Immunoterapie ancora più efficaci se tarate sulle differenze maschili e femminili nel funzionamento del loro sistema immunitario per sviluppare combinazioni di farmaci diverse “per lui” e “per lei”. A spiegarlo è Lucia Gabriele del dipartimento di Oncologia e Medicina Molecolare presso l’Istituto Superiore di Sanità di Roma che, in collaborazione con il centro di Riferimento per la Medicina di Genere, sta conducendo diversi studi proprio sulle differenze di genere del funzionamento del sistema immunitario, uno dei quali è stato appena pubblicato sulla rivista Frontiers in Immunology.

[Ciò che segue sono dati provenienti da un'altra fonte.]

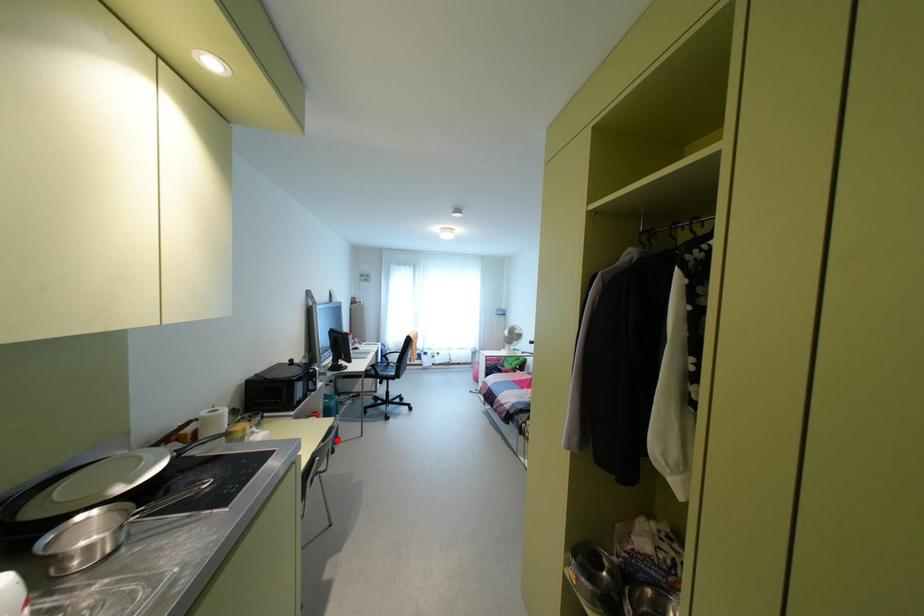
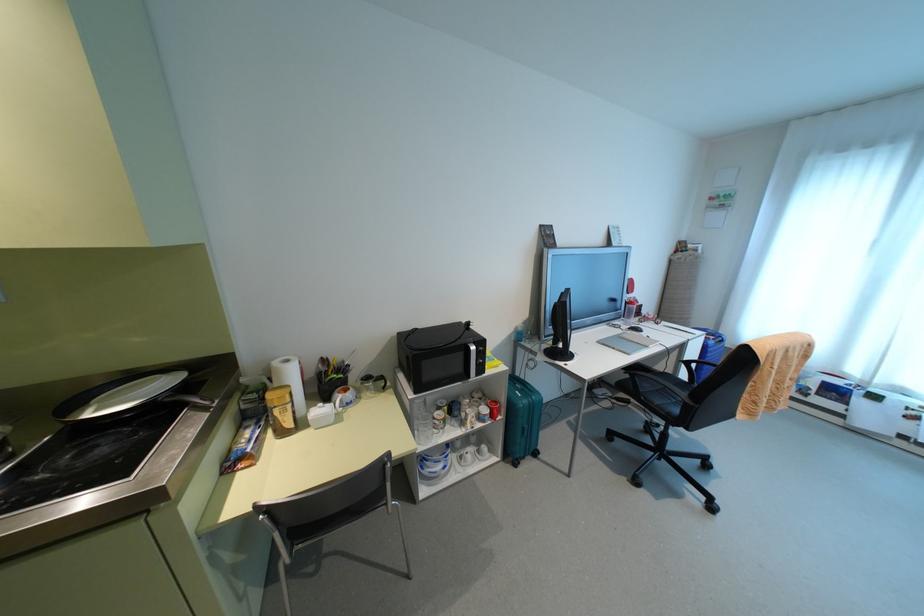
Question: I am providing you with two images of the same scene from different viewpoints. Image1 has a red point marked. In image2, the corresponding 3D location appears at what relative position? Reply with the corresponding letter.

Choices:
 (A) Closer
 (B) Farther

Answer: (B)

Il team dell’ISS, in collaborazione con Paolo Marchetti dell’Ospedale S. Andrea (Roma) e con Paolo Ascierto dell’ Istituto Nazionale Tumori di Napoli (Fondazione Pascale) sottolineano che c’è una importante differenza maschio-femmina in alcuni aspetti della risposta immunitaria al cancro e che tale differenza può condizionare la risposta dei pazienti all’immunoterapia, che è una delle nuove frontiere nella lotta al cancro e che ha considerevolmente cambiato negli ultimi anni la sopravvivenza a tumori quali il melanoma e il cancro del polmone.
Più in generale, fa notare l’esperta, “sappiamo che ci sono differenze nel funzionamento delle difese del corpo maschili e femminili. Non a caso le donne sono più soggette a malattie autoimmuni, proprio perché il loro sistema immunitario è per certi versi più attivo”.

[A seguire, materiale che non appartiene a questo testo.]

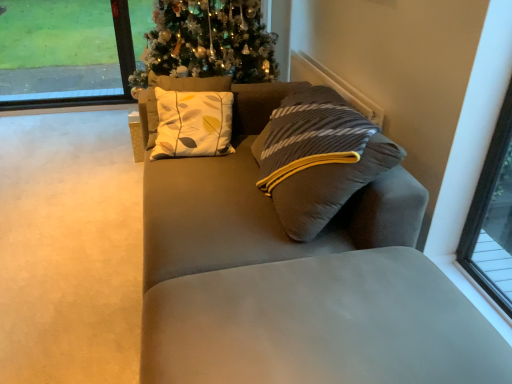
Question: Based on their sizes in the image, would you say beige carpet at lower left is bigger or smaller than transparent glass window at upper left?

Choices:
 (A) small
 (B) big

Answer: (B)

Question: Considering the positions of beige carpet at lower left and transparent glass window at upper left in the image, is beige carpet at lower left wider or thinner than transparent glass window at upper left?

Choices:
 (A) wide
 (B) thin

Answer: (A)

Question: Based on their relative distances, which object is nearer to the suede gray couch at center?

Choices:
 (A) transparent glass window at upper left
 (B) beige carpet at lower left

Answer: (B)

Question: Which is nearer to the beige carpet at lower left?

Choices:
 (A) transparent glass window at upper left
 (B) suede gray couch at center

Answer: (B)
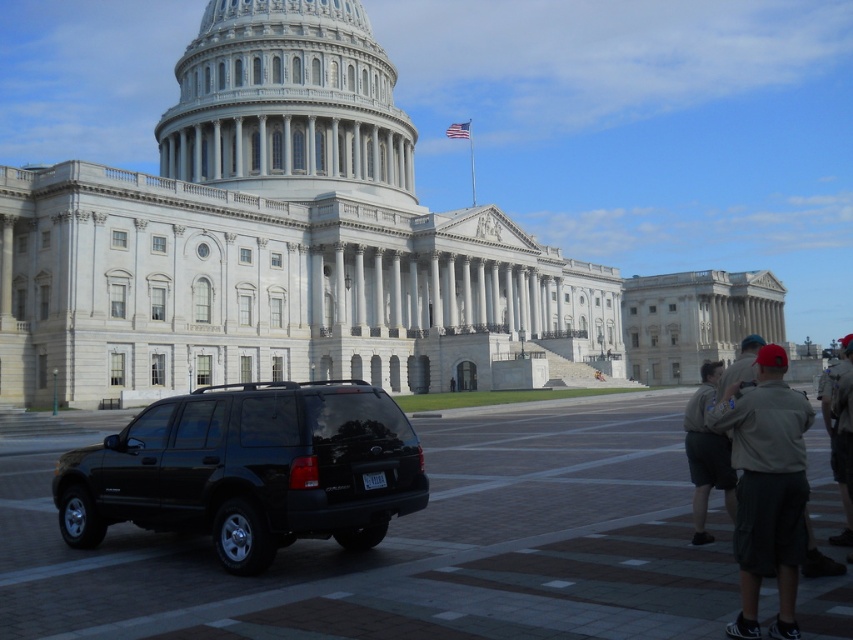
From the picture: Between black matte suv at center and khaki shorts at lower right, which one appears on the left side from the viewer's perspective?

From the viewer's perspective, black matte suv at center appears more on the left side.

Is point (405, 502) farther from viewer compared to point (699, 419)?

No, (405, 502) is in front of (699, 419).

Is point (376, 497) farther from camera compared to point (711, 387)?

No, (376, 497) is closer to viewer.

The image size is (853, 640). In order to click on black matte suv at center in this screenshot , I will do `click(248, 468)`.

I want to click on khaki uniform at right, so click(x=767, y=488).

Who is positioned more to the left, khaki uniform at right or khaki uniform at lower right?

khaki uniform at right is more to the left.

Image resolution: width=853 pixels, height=640 pixels. In order to click on khaki uniform at right in this screenshot , I will do `click(767, 488)`.

Can you confirm if khaki uniform at right is shorter than khaki shorts at lower right?

No, khaki uniform at right is not shorter than khaki shorts at lower right.

The image size is (853, 640). What are the coordinates of `khaki uniform at right` in the screenshot? It's located at (767, 488).

Locate an element on the screen. khaki uniform at right is located at coordinates (767, 488).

Per di più, ci sono evidenze scientifiche, spiega Gabriele, che mostrano che negli animali con tumore le femmine tendenzialmente hanno una maggiore capacità rispetto ai maschi di contenere la crescita tumorale nella sua fase iniziale, perché la ‘risposta innata’ (ovvero l’innesco della reazione immune che avvia meccanismi di difesa più specifici contro il cancro) è inizialmente più attiva nelle femmine. Questo può avere ricadute cliniche importanti, spiega, perché può favorire l’efficacia dell’immunoterapia nelle pazienti almeno in fase iniziale di cura. Poi però questa maggiore attivazione immunitaria femminile può divenire alla lunga svantaggiosa, fino a compromettere l’efficacia dei farmaci stessi.
Lo studio di queste differenze di genere sarà importante per rendere ulteriormente efficaci le immunoterapie, che sono sì l’ultima frontiera terapeutica contro i tumori, sottolinea la scienziata, ma “ci si accorge che c’è ancora una consistente frazione di pazienti che non risponde all’immunoterapia, ecco perché adesso si cominciano ad usare terapie combinate che però sono più tossiche per i pazienti. Con la scoperta delle differenze di genere nella reazione immunitaria al cancro – ribadisce Gabriele – si potranno sfruttare queste differenze per fare combinazioni farmacologiche più efficaci e più sicure al tempo stesso”.
Questa diversità di genere è importante, rileva, e non può essere sottovalutata. “Attualmente – conclude – stiamo studiando nel dettaglio su modelli animali di malattia come gli immunoterapici funzionano diversamente su femmine e maschi. Una volta che avremo raggiunto le evidenze sperimentali si potranno sviluppare protocolli terapeutici differenziati per genere”.